◆ **Task prompt**
Only some lines are wanted. Transcribe, exactly, the lines below from the line with "[72,116,87,126] 12. -> [36,193,51,202] 13." up to and including the line with "[272,197,322,208] Teikiant ->".

◆ **Source material**
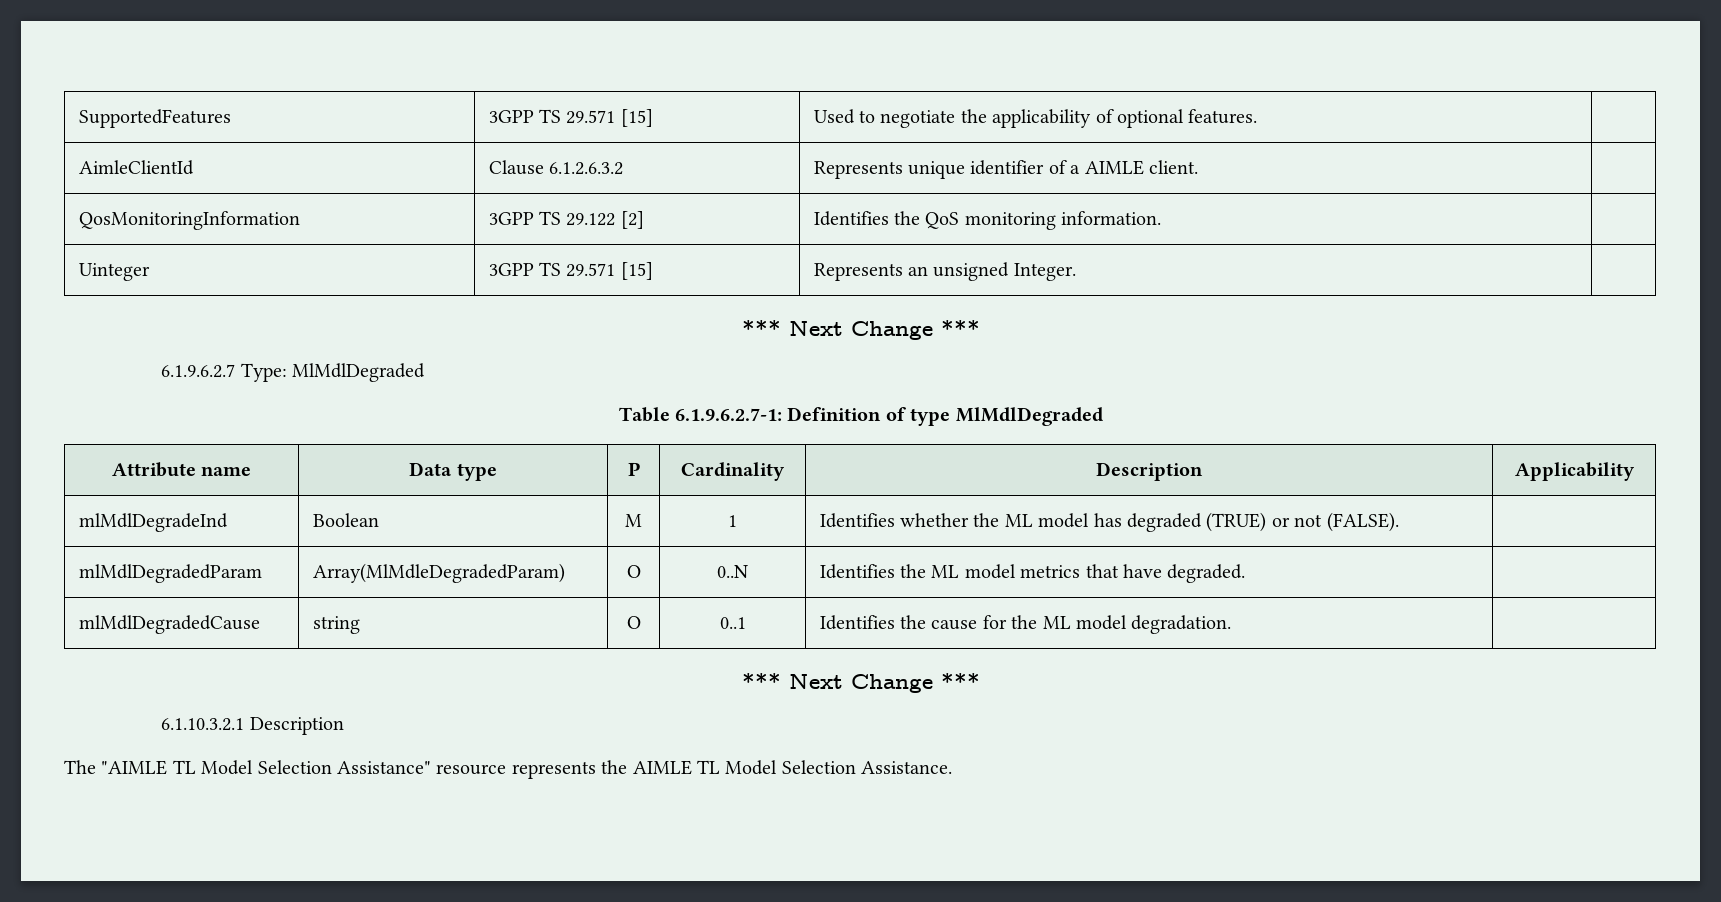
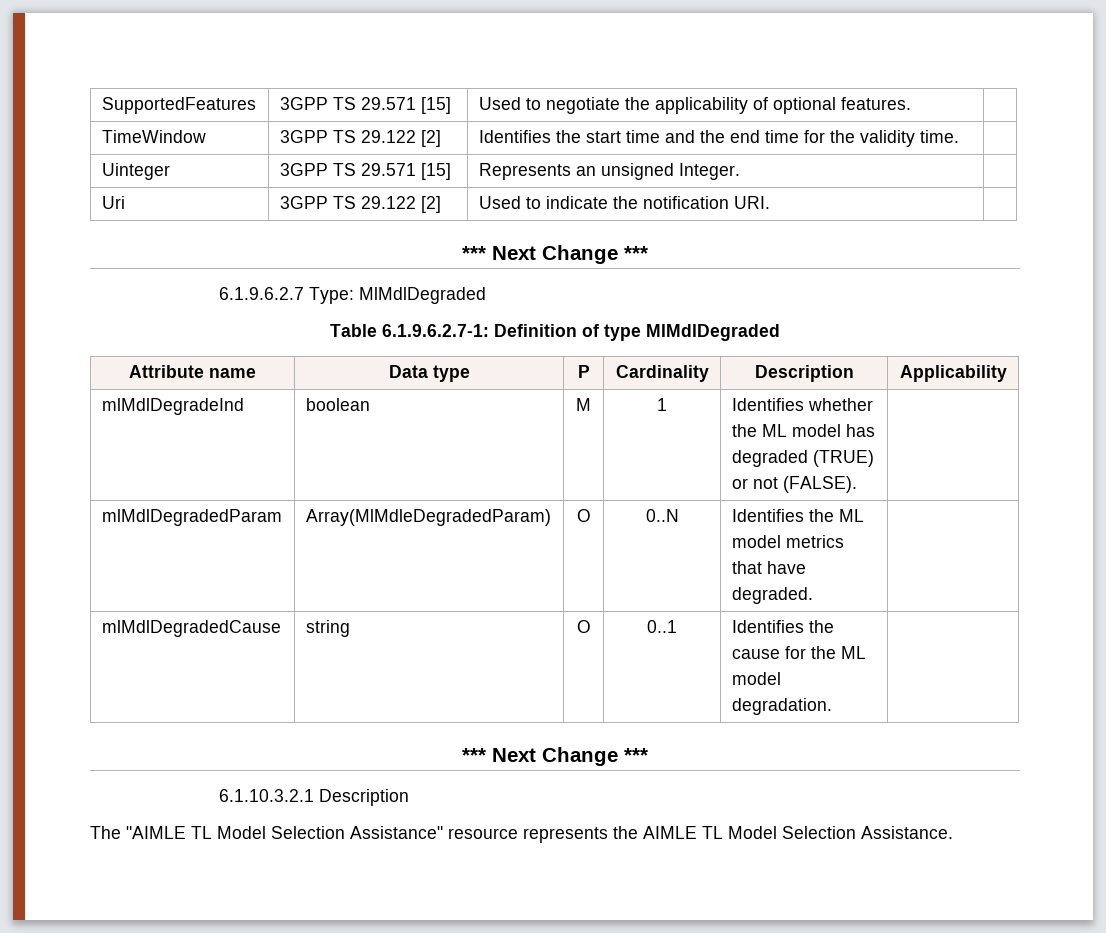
[78,160,194,175] [488,160,624,175] [813,160,1199,179] [78,211,300,230] AimleClientId | Clause 6.1.2.6.3.2 | Represents unique identifier of a AIMLE client. | // QosMonitoringInformation -> [101,130,206,143] TimeWindow
[925,211,1162,230] QoS monitoring information. -> [585,130,959,147] start time and the end time for the validity time.
(1076, 272) none -> [101,196,125,209] [279,196,441,213] [478,196,770,209] // Uri | 3GPP TS 29.122 [2] | Used to indicate the notification URI. |
[312,513,379,527] Boolean -> [305,398,370,411] boolean

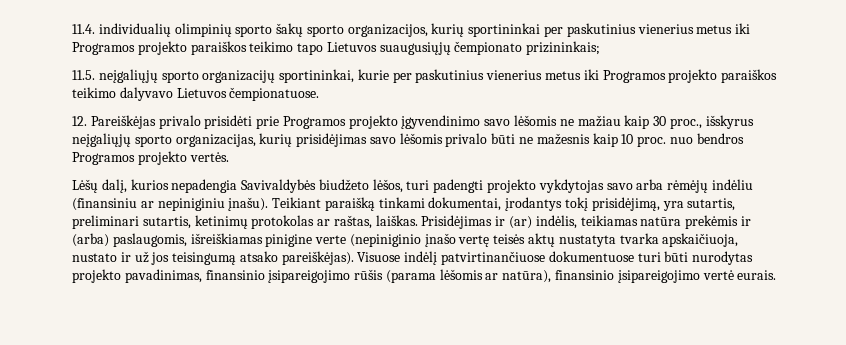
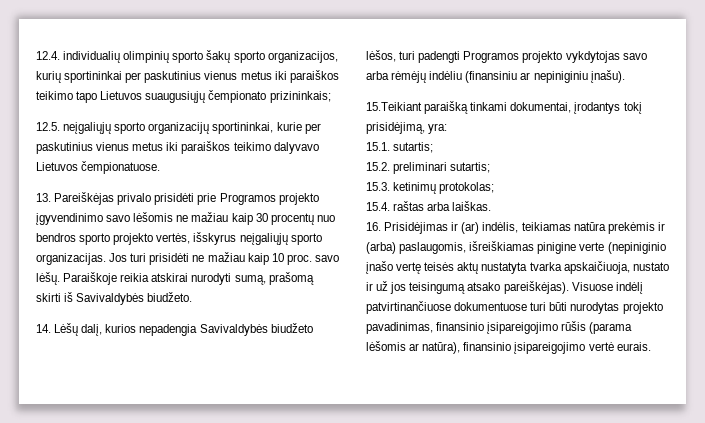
[72,24,95,34] 11.4. -> [36,51,60,60] 12.4.
[637,23,751,34] [72,41,187,55] vienerius metus iki Programos projekto -> [204,71,287,80] vienus metus iki
[72,70,95,80] 11.5. -> [36,122,60,131] 12.5.
[486,69,718,83] vienerius metus iki Programos projekto -> [96,142,179,151] vienus metus iki
[72,116,87,126] 12. -> [36,193,51,202] 13.
[669,115,754,129] [72,133,744,147] [72,151,229,165] proc., išskyrus neįgaliųjų sporto organizacijas, kurių prisidėjimas savo lėšomis privalo būti ne mažesnis kaip 10 proc. nuo bendros Programos projekto vertės. // -> [270,213,335,225] [36,232,322,245] [36,252,339,265] [36,272,314,285] [36,292,193,305] [36,324,51,333] procentų nuo bendros sporto projekto vertės, išskyrus neįgaliųjų sporto organizacijas. Jos turi prisidėti ne mažiau kaip 10 proc. savo lėšų. Paraiškoje reikia atskirai nurodyti sumą, prašomą skirti iš Savivaldybės biudžeto. // 14.
(484, 186) none -> [463,51,520,63] Programos
[272,197,322,208] Teikiant -> [366,102,422,111] // 15.Teikiant
[662,198,736,211] [72,215,372,229] yra sutartis, preliminari sutartis, ketinimų protokolas ar raštas, -> [428,123,448,134] [366,142,434,153] [366,162,491,174] [366,182,495,194] [366,201,451,211] yra: // 15.1. sutartis; // 15.2. preliminari sutartis; // 15.3. ketinimų protokolas; // 15.4. raštas arba
(418, 220) none -> [366,222,381,231] // 16.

◆ **Output for this task**
[72,116,87,126] 12. -> [36,193,51,202] 13.
[669,115,754,129] [72,133,744,147] [72,151,229,165] proc., išskyrus neįgaliųjų sporto organizacijas, kurių prisidėjimas savo lėšomis privalo būti ne mažesnis kaip 10 proc. nuo bendros Programos projekto vertės. // -> [270,213,335,225] [36,232,322,245] [36,252,339,265] [36,272,314,285] [36,292,193,305] [36,324,51,333] procentų nuo bendros sporto projekto vertės, išskyrus neįgaliųjų sporto organizacijas. Jos turi prisidėti ne mažiau kaip 10 proc. savo lėšų. Paraiškoje reikia atskirai nurodyti sumą, prašomą skirti iš Savivaldybės biudžeto. // 14.
(484, 186) none -> [463,51,520,63] Programos
[272,197,322,208] Teikiant -> [366,102,422,111] // 15.Teikiant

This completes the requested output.